Welcome to a virtual archive of the "minor" works of the fifteenth-century poet, John Lydgate.
The goals of this project are twofold: first, it is an attempt to make some version of the manuscripts and other media containing the works of Lydgate that exist in less than twenty witnesses more accessible to scholars of the poet, students who may have only read them in print editions, and individuals interested in manuscripts as artifacts in their own right. To this end, it is intended to provide not a critical edition of these poems, but to accurately transcribe and record the variations in the witnesses – changes in the language, omissions, and insertions – that are obscured sometimes by the traditional editorial process, without privileging one witness over another. In this way the project might be considered an archive as Trevor Owens describes it, as "effectively ... a kind of collection of materials that hang together for a very particular reason."

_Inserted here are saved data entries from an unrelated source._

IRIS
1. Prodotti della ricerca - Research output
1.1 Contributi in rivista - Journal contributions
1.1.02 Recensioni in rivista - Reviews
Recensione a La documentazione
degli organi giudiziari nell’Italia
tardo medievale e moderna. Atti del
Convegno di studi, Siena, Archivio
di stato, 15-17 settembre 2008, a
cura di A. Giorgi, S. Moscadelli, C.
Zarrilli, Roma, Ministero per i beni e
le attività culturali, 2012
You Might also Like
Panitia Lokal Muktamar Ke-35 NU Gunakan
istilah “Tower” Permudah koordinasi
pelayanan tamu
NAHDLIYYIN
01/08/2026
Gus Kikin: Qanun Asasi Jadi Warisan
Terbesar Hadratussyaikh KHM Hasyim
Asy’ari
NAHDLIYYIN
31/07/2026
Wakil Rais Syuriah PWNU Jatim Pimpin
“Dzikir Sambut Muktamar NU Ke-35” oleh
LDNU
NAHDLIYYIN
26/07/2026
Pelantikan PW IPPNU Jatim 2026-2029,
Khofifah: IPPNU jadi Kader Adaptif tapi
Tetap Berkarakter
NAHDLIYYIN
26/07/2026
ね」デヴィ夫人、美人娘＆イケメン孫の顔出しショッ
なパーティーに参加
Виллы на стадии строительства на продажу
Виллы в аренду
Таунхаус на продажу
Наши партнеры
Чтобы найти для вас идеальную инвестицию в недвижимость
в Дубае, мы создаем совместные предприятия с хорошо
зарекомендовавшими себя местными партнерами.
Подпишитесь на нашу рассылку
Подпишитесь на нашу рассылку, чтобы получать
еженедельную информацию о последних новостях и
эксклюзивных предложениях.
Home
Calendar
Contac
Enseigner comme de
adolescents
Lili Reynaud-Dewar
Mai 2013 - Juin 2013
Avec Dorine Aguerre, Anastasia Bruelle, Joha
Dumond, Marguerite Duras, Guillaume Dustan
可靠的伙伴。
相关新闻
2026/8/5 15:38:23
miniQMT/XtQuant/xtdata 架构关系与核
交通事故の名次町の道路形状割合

Second, this project is meant to bridge a gap between the digital world, where anything that cannot be concretely categorized is often left by the wayside, and the physical object with its rich set of significations. This goal is less about the archive as understood by the methodologies of archival theory or concentration on and analysis of textual content. Instead, it is an attempt at praxis regarding some theories about how to best preserve the messy, analogue, digitally liminal aspects of the physical object that also encode meaning. To this end, rather than the standard TEI document schema, which privileges the content of the text on the page and renders secondary presentation, paratext, and physical structure of the material object An alternative TEI schema privileging the manuscript page as an object alongside its textual content has been used throughout. Additionally, visualizations, icons, and other tools have been or are planned to be used to continually remind the viewer of the materiality of these items. In this way, the hope is that the physical object is described and displayed virtually in a way that preserves the social, interdisciplinary, and historical connections made by the physical object itself while also holding to common and accepted metadata standards.